To this day I remember vividly a conversation my parents had when I was a teenager about the responsibility of balancing a check book.  My Dad, the CPA, was trying to explain to me how to document in my check book each check I wrote, subtract from my balance, review my monthly statements, and to ALWAYS know what my true balance was.  My Mother chuckled at the concept and described her method of not only balancing her check book, but also receiving a GREAT surprise at the end of the month.  She explained that with every purchase she made, she would round up and add it to the check book.  So if the cost of groceries was $154.28, she would document this as either $155 or if she didn’t have the receipt she would over round and make it $175.  At the end of the month she would be pleasantly surprised to find she had more money than she expected.  Of course to my father this was shocking.  This was money that could be invested and/or used to pay down any debt incurred elsewhere.  But to me and my Mom, it was like a little pot of gold at the end of the rainbow.
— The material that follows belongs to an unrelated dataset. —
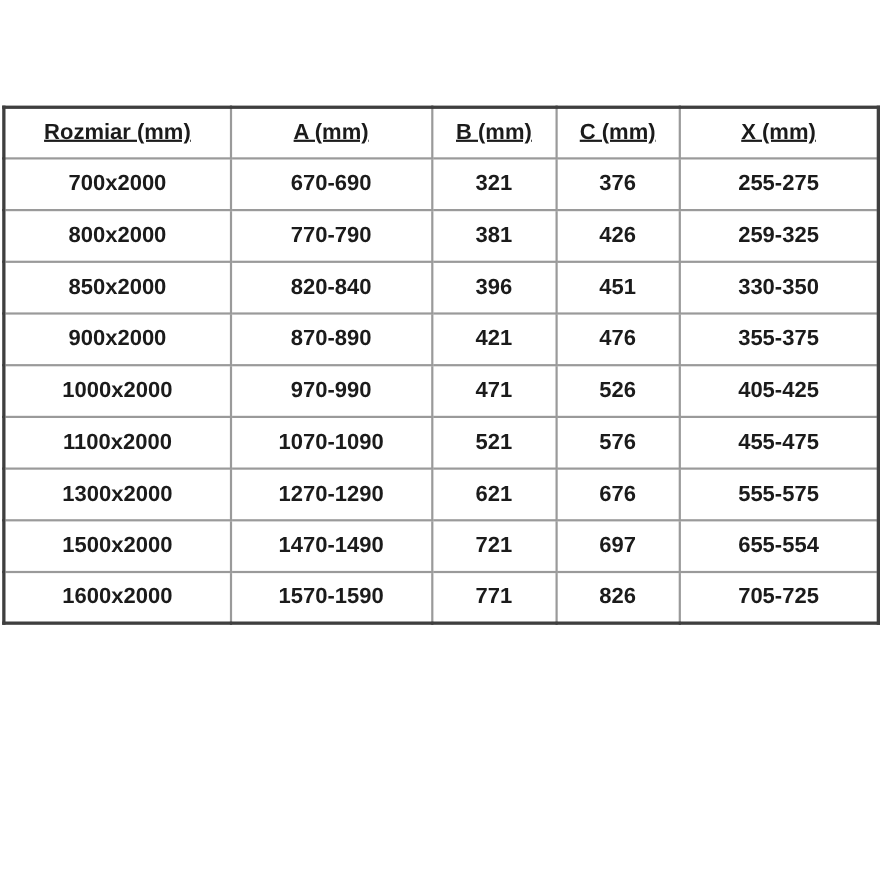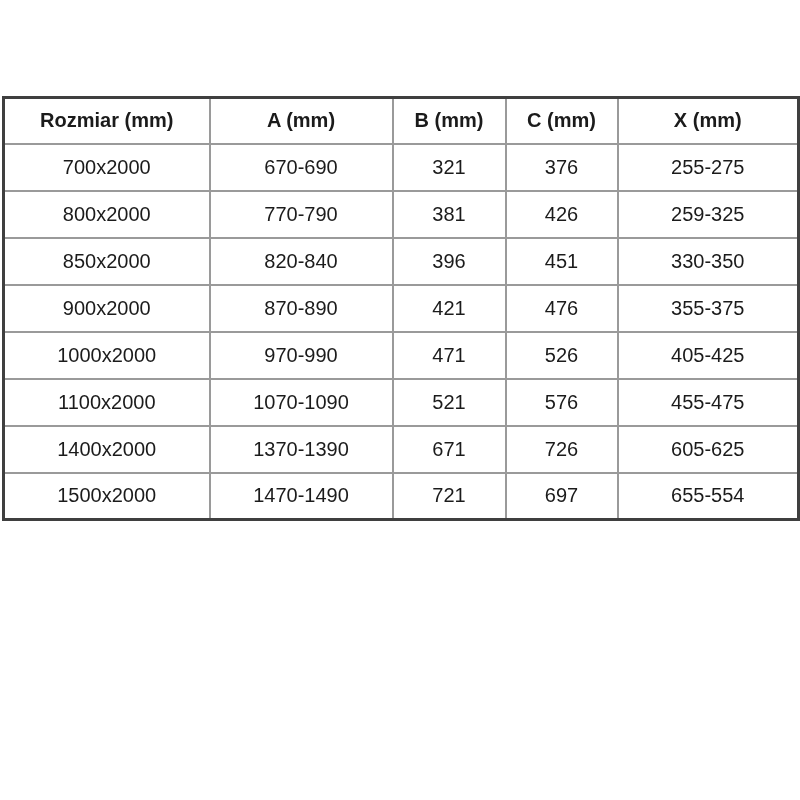"Rozmiar (mm)" table.dim-table th { text-decoration: none -> underline }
As I’ve gotten older, and hopefully a little wiser, I have come to the conclusion that a combination of my parent’s ideas works the best.  If I round up my transactions and invest the difference, my money starts making money, which makes it an even bigger pot of gold.  Of course in the ’80’s this wouldn’t have been feasible.  Investing was not possible for the common person.  However with tools such as Quicken, Quickbooks, online banking, Sharebuilder, and my personal favorite ING, it is easier than ever to know exactly how much money you have at any given second in multiple accounts.  I could not imagine maintaining my personal account; checking, savings, stocks, etc, without my ING account, my BB&T online banking services, and my Quicken software.

In the business world I review labor very much the same way.  In the ’80’s and ’90’s we utilized punch cards to monitor the labor usage of our hourly staff at the amusement park.  The time clock punch cards were as reliable as the employees, so when times were off, who was to blame?  I would always think the employees were wasting time and not clocking in or out correctly.  The employees would blame the time clocks for the incorrect information.  In the end, we were spending so much time and money analyzing labor, it became clear we needed a better way.  So yes, we started rounding.  If an employee clocked in at 3:48, we rounded to 4:00.  It does not make much sense thinking about it today; however back then it made a lot of sense.  If we needed an employee clocked out by 4, then we sent them to wardrobe by 3:30, ensuring they would at least clock out prior to our rounding up.  We could then control our budget, because we knew all employees would be clocked out by our budgeted time and we were not spending additional time researching their correct clock in or clock out times. 

Very much like the banking industry where traditional check books have been replaced by electronic banking, the old punch cards have been replaced by sophisticated time clock and employee scheduling software.  Today time clock software can control “punching in and out” by a swipe of a card, an employee sign in using pin number and/or biometric fingerprint readers, which all but eliminate the possibility of a friend clocking them in or out.

At the end of the shift the time clock software will print the next scheduled shift for the employee to ensure you do not hear “I didn’t know I had to work”.  In addition the employee can print their entire shift, ask for time off, schedule switch, all through simple screen entry, and more importantly it is all captured for your records. 

The more feature rich time clock software packages also includes employee scheduling software.  With the addition of an employee scheduling software package, you can control how many minutes before a shift starts that an employee can clock in and how many minutes after a shift end that an employee can clock out.  Employee scheduling software also documents who works what position based on certification, time off requests, preferred scheduling requests, and much more, while controlling your budgeted labor hours and costs.  There is no more rounding!

I do not have specific figures because each operation is different.  However if by adding time clock and employee scheduling software you can save money by minimizing the labor it takes to calculate your weekly payroll, plus control the times the employees are allowed to clock in and out, while constantly monitoring your labor versus revenue; your bottom line will be affected.